■ **Texte choisi**:
L’erreur est humaine. Elle est pourtant réparable pour peu que son ou ses auteurs aient l’humilité de la réparer et faire avancer la société. Pourquoi se répandre en mensonges, oukases et sortir la canonnière là où même le chasse-mouches n’est pas nécessaire, mais où juste une explication conviviale ramène la sérénité ? « La plus humble des actions n’enlève rien à la dignité de celui qui l’accomplit » dit un dicton. On n’a pas fini avec le deuil des victimes du train 152 du 21 octobre dernier que les incuries des mêmes ploutocrates nous en infligent d’autres et des traumatismes de ces avocats et étudiants agressés par des éléments des forces de sécurité pour lesquels tout mouvement d’humeur est similaire à la menace d’une cinquième colonne.

■ **Relevés**:
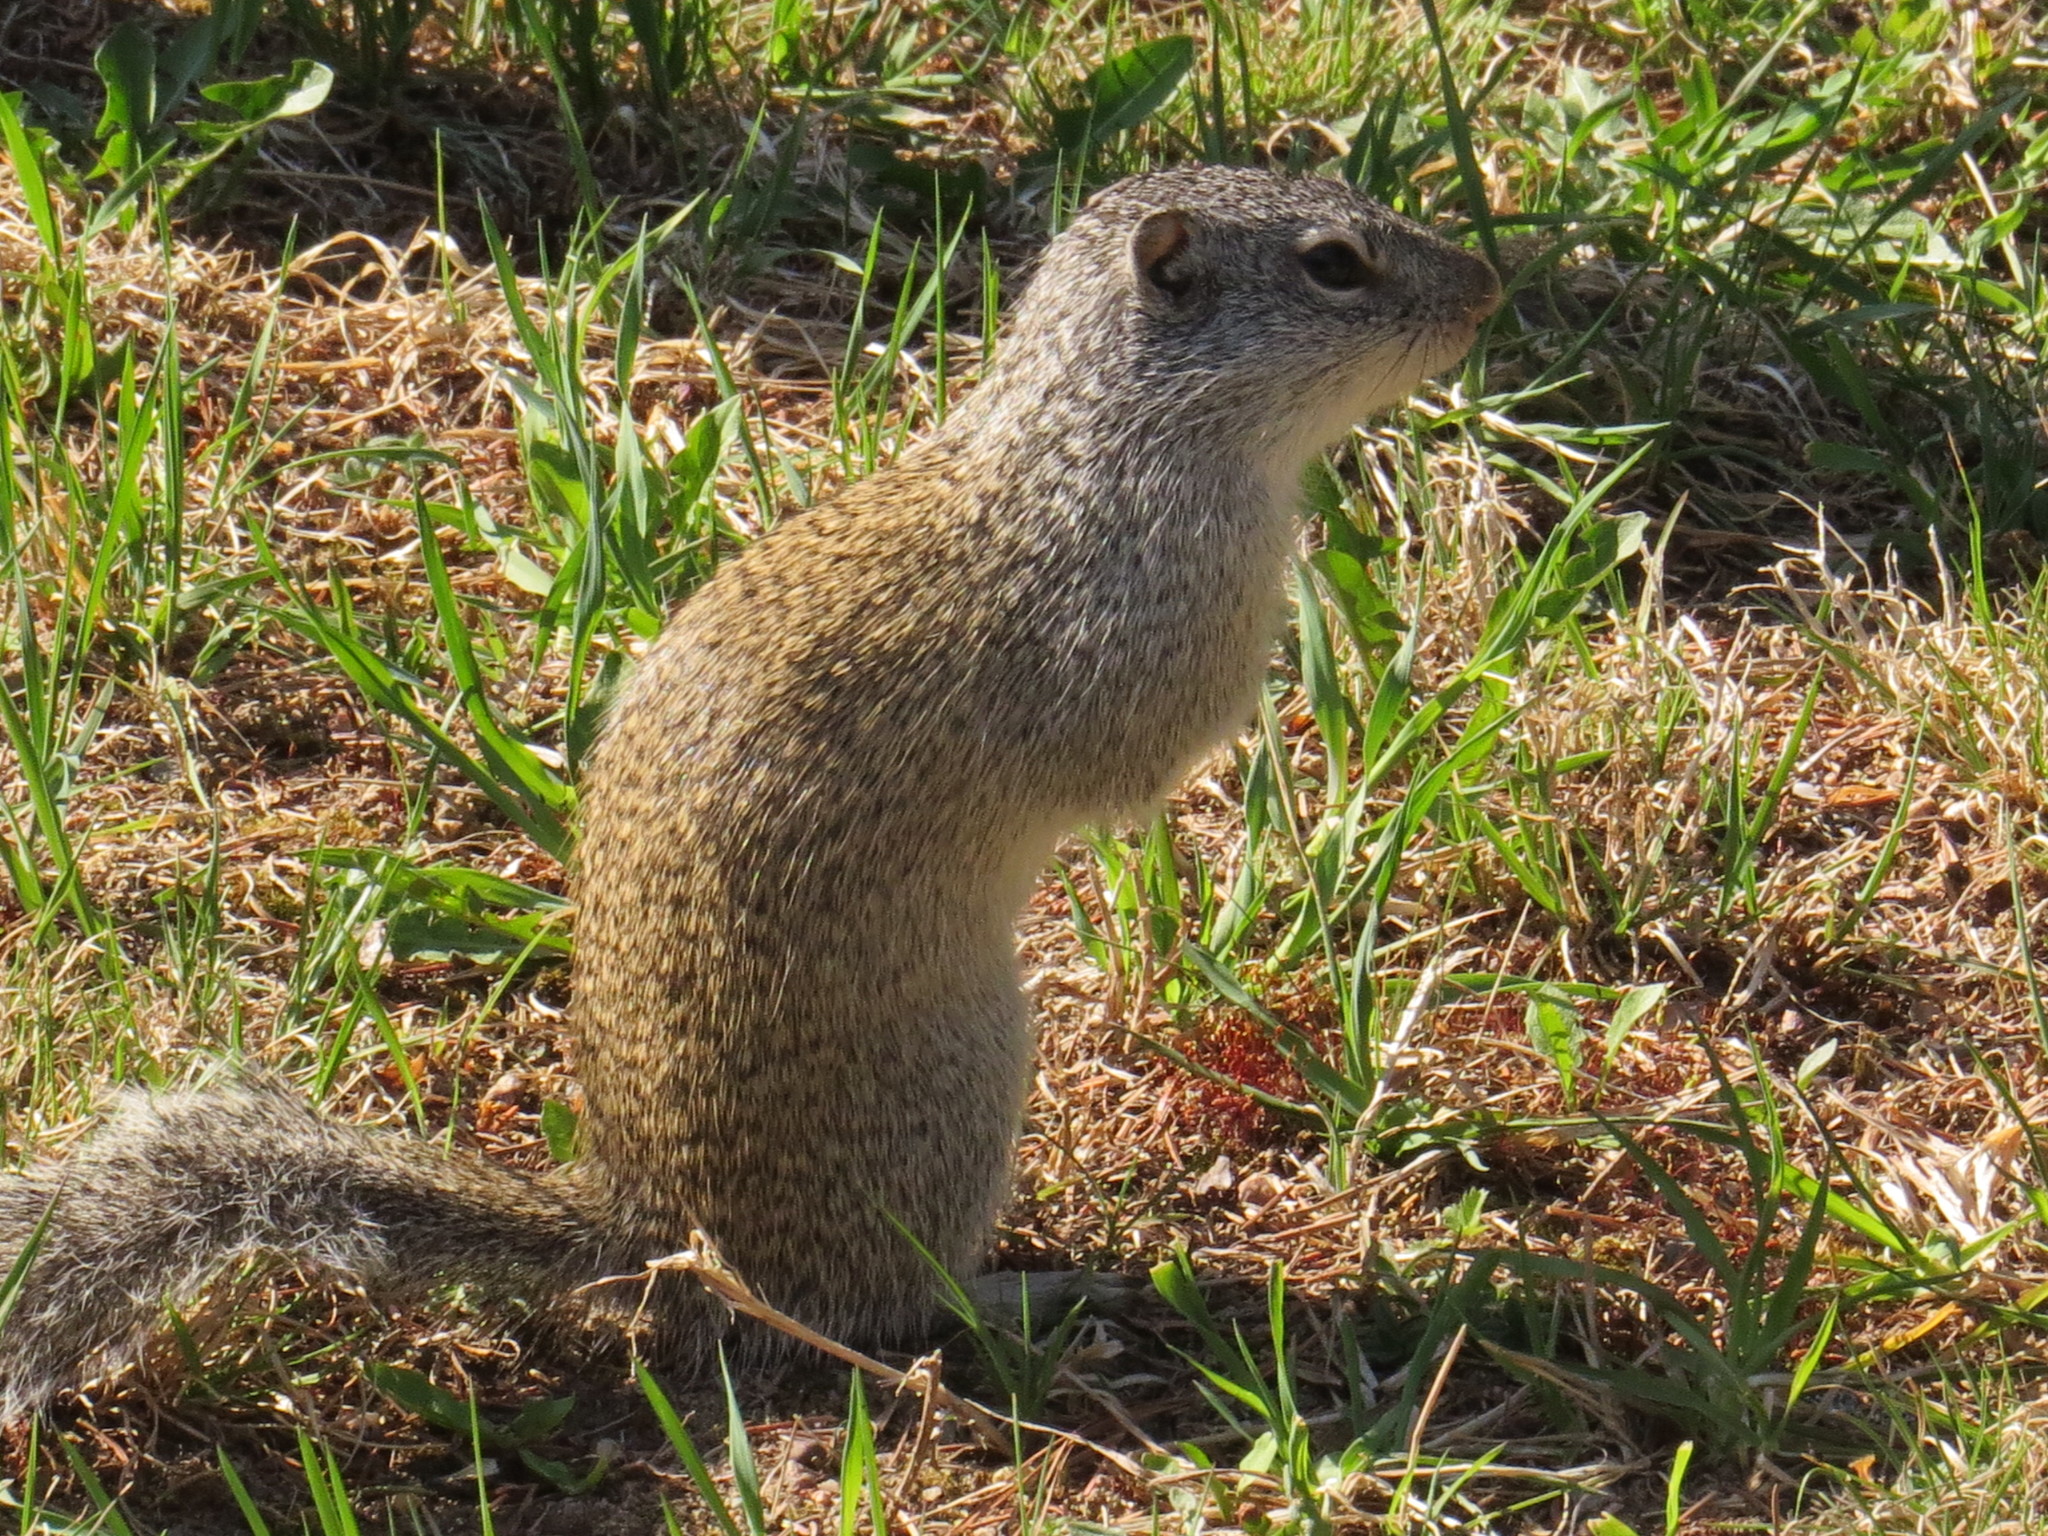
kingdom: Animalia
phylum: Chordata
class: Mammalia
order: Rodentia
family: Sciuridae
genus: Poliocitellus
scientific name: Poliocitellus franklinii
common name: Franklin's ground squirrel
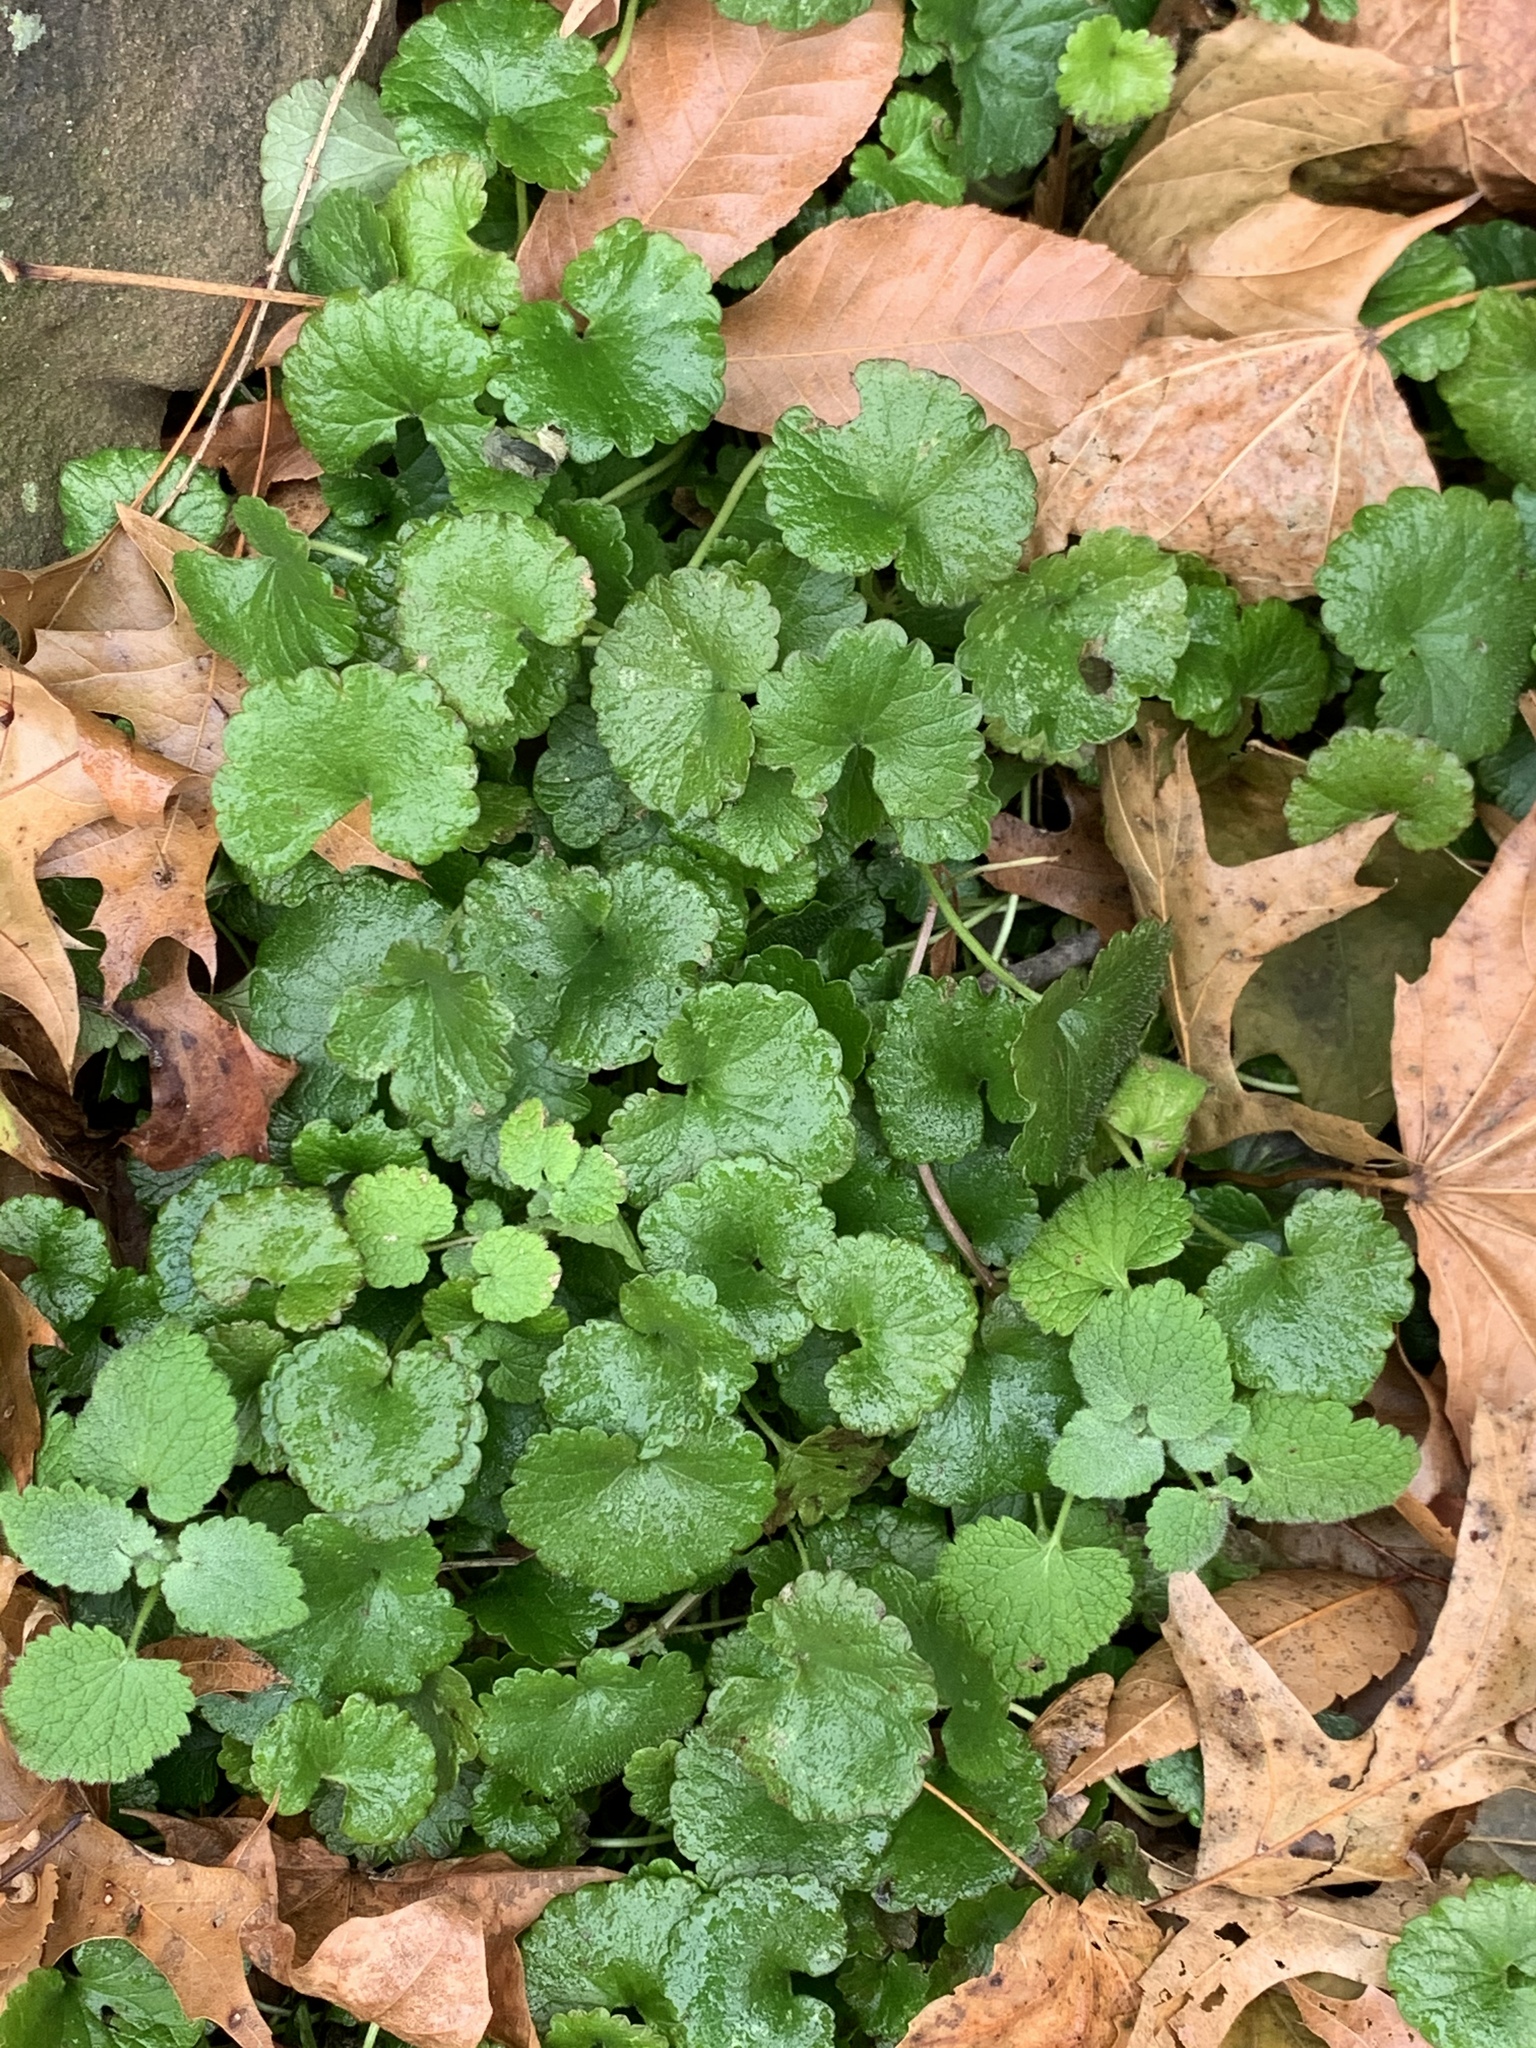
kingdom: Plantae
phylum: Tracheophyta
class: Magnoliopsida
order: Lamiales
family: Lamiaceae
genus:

■ **À faire**:
1) D'après l'extrait sur l'erreur humaine, par qui les avocats et les étudiants ont-ils été agressés ?
2) Poursuivez l'extrait sur l'erreur humaine à la suite de sa dernière phrase.

■ **Corrigé de l'exercice**:
1) Par des éléments des forces de sécurité.

2)
Le problème anglophone tel que posé par les Atanga Nji, Issa Tchiroma Bakary et leurs autres semblables est le résultat du mal-être que nous ressentons tous, dans nos rapports à notre administration minée par la corruption et la condescendance à tous les niveaux. Il faut avoir, se faire des relations ou payer un prix. Celui de la corruption. Et Dieu sait combien de cellules de lutte anti-corruption existent dans nos administrations et leurs démembrements, juste pour jeter la poudre aux yeux du public. Et pourtant la gangrène est là, corrosive.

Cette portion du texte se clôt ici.